Similarly unusual is the style mix of the musicians on the album. Of course there is the finest coldplay pop as in "Church" or "Champions Of The World", quieter passages have the album with "Trouble in Town" or "Daddy", even choral sounds in "When I Need A Friend". In Gospel with the pop voice of Martin as on "broken" must diehard fans of both styles probably first.

Many of the new songs are influenced or accompanied by Martin's recordings from around the world. He cuts pretty much everything by smartphone, he told the BBC. "When someone sings or dances, I just pick it up." And get the number "in case we sample it". According to Martin Samples from Buenos Aires, Paris, Italy, "Everyday Life" includes many other corners of the globe.

The political commitment of the musicians is impressively evident in "Orphans" (orphans). "We've been thinking a lot about all the kids in the refugee camps," Martin told the US broadcaster "" about the song. "People who are only referred to as migrants, refugees, immigrants. These are people like everyone else, who have been taken to other places and just want to go home and be normal like everyone else. "

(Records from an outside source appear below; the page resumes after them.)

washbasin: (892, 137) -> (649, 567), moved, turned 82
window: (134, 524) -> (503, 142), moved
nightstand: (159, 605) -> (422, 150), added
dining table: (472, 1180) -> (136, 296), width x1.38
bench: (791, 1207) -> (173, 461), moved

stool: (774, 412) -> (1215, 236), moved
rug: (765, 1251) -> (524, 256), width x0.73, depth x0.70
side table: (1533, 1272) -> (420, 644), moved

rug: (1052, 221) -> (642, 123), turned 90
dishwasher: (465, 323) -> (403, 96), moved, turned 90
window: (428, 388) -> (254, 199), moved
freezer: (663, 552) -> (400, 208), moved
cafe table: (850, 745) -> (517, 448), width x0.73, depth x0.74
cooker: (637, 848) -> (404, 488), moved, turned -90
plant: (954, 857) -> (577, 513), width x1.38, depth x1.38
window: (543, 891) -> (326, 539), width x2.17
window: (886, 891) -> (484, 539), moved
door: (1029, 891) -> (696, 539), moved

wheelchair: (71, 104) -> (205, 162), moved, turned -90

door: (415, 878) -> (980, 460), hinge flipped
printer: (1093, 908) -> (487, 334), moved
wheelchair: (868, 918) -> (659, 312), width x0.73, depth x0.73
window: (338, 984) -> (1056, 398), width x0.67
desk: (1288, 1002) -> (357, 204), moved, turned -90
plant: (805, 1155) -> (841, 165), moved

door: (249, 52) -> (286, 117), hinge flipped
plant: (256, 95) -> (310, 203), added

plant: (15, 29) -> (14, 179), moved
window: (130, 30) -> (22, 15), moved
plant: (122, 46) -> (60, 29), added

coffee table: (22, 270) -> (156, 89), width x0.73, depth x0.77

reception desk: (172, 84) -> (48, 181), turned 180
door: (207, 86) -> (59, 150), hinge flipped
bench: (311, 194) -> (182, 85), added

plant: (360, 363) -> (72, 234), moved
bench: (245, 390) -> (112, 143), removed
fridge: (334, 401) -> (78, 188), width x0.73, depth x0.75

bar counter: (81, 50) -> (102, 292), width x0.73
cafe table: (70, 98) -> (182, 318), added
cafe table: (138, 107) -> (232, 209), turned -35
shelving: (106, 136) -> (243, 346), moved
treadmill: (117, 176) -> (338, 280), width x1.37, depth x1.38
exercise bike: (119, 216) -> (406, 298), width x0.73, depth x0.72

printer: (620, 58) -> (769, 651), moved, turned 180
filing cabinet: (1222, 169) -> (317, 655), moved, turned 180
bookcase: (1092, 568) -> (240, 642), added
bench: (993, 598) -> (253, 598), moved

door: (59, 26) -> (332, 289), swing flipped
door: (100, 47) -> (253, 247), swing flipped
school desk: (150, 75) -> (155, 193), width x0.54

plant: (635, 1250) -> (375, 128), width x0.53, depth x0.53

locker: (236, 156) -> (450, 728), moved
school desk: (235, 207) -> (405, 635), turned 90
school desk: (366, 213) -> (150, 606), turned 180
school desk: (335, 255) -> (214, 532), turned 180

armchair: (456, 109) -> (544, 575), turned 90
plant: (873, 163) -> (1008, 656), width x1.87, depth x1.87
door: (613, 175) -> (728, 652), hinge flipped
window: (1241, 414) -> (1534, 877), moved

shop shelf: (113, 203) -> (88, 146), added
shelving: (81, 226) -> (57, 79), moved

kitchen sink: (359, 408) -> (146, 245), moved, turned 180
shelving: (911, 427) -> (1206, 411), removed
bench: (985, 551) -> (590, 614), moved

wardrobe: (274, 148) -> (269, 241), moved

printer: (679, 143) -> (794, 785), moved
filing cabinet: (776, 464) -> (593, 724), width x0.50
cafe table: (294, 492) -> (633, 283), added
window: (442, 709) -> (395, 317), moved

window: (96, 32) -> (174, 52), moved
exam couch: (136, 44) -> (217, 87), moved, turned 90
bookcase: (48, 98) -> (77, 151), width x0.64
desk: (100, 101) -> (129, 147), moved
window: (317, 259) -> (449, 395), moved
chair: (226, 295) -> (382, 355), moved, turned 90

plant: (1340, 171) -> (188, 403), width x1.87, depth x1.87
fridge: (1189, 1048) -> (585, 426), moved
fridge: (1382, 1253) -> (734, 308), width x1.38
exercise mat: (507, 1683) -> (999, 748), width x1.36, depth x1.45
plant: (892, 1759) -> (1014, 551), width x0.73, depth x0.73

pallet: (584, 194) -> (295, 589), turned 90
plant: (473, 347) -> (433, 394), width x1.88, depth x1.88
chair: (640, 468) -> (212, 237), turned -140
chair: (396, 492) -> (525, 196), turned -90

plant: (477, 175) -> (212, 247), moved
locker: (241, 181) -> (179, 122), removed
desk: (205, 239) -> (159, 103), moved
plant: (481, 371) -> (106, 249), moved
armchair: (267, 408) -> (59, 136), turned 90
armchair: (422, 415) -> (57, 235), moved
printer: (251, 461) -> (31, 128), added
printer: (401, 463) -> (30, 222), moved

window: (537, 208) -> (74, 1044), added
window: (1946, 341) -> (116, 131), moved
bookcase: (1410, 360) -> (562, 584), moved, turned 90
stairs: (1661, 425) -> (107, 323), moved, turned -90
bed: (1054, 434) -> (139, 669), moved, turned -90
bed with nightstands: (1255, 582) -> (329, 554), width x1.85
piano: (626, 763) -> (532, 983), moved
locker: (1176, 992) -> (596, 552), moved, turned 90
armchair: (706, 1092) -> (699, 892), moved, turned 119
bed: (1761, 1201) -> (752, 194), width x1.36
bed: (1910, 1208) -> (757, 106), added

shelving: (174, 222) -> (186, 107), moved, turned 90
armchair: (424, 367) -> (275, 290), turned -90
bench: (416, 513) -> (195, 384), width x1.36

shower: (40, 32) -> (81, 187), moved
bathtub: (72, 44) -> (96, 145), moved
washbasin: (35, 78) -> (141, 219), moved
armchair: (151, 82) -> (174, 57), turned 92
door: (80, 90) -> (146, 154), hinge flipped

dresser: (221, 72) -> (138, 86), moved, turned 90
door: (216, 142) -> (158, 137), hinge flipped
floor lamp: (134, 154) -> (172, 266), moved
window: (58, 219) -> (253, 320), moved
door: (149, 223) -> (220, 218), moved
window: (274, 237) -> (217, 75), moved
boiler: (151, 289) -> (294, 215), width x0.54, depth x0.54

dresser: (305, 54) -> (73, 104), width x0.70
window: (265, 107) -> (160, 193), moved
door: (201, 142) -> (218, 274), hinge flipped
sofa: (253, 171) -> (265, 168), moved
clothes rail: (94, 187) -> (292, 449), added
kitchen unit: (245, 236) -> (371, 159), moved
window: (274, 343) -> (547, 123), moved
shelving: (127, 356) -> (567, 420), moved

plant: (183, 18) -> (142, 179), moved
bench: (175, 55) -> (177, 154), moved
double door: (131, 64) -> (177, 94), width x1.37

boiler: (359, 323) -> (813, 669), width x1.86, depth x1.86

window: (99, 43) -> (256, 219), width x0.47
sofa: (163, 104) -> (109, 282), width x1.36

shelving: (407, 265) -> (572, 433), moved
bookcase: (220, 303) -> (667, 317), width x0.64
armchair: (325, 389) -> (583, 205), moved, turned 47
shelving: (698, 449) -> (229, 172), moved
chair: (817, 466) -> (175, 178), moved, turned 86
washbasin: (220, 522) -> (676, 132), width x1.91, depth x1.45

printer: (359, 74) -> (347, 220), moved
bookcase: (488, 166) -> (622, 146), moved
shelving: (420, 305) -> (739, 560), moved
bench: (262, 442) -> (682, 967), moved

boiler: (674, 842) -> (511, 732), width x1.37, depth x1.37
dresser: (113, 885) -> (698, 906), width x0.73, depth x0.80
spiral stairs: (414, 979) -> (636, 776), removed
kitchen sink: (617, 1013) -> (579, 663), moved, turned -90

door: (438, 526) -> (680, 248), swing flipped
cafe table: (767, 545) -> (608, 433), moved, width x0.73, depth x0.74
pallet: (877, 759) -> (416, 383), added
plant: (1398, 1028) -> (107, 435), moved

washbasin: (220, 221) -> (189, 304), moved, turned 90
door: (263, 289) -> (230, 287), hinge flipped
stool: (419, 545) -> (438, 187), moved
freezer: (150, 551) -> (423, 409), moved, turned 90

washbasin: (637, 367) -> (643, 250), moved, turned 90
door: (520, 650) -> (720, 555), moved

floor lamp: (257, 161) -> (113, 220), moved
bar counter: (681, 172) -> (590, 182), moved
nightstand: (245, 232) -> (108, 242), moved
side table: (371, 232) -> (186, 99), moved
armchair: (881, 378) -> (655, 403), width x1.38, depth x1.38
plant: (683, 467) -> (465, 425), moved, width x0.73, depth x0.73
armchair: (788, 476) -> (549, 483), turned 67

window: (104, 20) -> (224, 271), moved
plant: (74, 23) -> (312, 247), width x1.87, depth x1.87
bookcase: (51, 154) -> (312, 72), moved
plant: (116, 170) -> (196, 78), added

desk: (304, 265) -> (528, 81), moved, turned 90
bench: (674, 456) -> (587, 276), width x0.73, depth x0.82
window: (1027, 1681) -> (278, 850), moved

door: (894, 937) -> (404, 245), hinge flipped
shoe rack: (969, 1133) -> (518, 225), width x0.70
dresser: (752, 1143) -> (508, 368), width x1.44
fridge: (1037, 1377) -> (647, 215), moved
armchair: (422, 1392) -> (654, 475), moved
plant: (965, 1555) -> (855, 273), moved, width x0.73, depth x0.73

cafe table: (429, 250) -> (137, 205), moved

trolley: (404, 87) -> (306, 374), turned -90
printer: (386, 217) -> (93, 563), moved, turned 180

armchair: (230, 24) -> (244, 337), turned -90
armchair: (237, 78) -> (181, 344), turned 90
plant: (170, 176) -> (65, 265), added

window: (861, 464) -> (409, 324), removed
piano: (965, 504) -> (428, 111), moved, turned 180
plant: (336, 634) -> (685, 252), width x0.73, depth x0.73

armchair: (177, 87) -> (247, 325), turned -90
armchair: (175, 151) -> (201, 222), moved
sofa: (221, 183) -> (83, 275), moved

Chris Martin now speaks of a liberation of the band. "I'm just happy and thankful to be human. I do not care if someone does not like what we do. But I love what we do. "Martin put it a bit more drastically in the US channel KYSR:" Our attitude is now: Fuck it, just do what you want to do and do not worry about it. "

Speaking of "Fuck it": also on Coldplay albums are now strong words to hear. "Cursing helps sometimes," Martin knows from everyday life. So far, such places have always been struck out by the band, "that's the way we work." Everyday Life is different: "It's the first album our drummer Will Champion allowed me to do."

The well-known black-and-white warning for parents on "Explicit Content" does not need "Everyday Life". In "Arabesque", for example, Coldplay sings of people who belong together. They have the same fucking blood.